Excellent. That makes it pretty easy then, since even though you are
spawning a thread to do the work, your main thread isn't expected to
continue processing in parallel. See my draft solution below. If it
doesn't seem to suit, explain where it fails you and we can try to
evolve it (assuming we're on the same page at all here).
> When you specify the case number 2, the IP must be valid for the
> computer where the program runs, otherwise, it raises an exception
> saying that "Can't assign requested address".
>
> MainProgram.py
> ...
> SrvrTCP = module.ThreadedTCPServer(ip,port)
> SrvrTCP.start()
> #Here, I want to know if the TCPServer started well.
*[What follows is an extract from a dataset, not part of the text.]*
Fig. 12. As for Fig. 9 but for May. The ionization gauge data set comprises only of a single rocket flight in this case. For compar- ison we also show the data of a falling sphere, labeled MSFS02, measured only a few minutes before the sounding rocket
Leave that part as it is. We'll override the start() method in your
subclass to solve your problem.
> module.py
> ...
> class ThreadedTCPServer(threading.Thread):
>
> def __init__(self, ip,port):
> threading.Thread.__init__(self)
> self.ip= ip
> self.port= port
self.startError = None
self.startedEvent = threading.Event()
def start(self):
'''start thread and wait for successful start'''
threading.Thread.start(self)
self.startedEvent.wait()
if self.startError:
raise self.startError
> def run(self):
> TCPServer((self.ip,self.port)) #Here, if the self.ip is
> invalid, it raises an exception.
> ...
We have to change the run() method slightly now:
def run(self):
try:
try:
TCPServer((self.ip, self.port))
except Exception, ex:
self.startError = ex
return
finally:
self.startedEvent.set()
# do the rest of the existing run() code here
Now that may not be perfect, since I'm not familiar with the TCPServer()
call. I've sort of assumed it does something quickly and returns, or
raises an exception if the input is bad. If it doesn't actually return
if it starts successfully, you would need a little different approach.
Probably adding a simple timeout to the self.startEvent.wait() call
would work.
Note also that you don't get the full original traceback with this
technique. I'm not sure you can, actually (though I can imagine that
with Python one could "stitch together" a traceback from a previous
exception as one raises a new exception). From what you describe,
however, it sounds like you just need to know that the exception
occurred, not the precise line of code down in TCPServer() where it was
originally raised.
I hope that helps and/or gives you some leads on a better solution.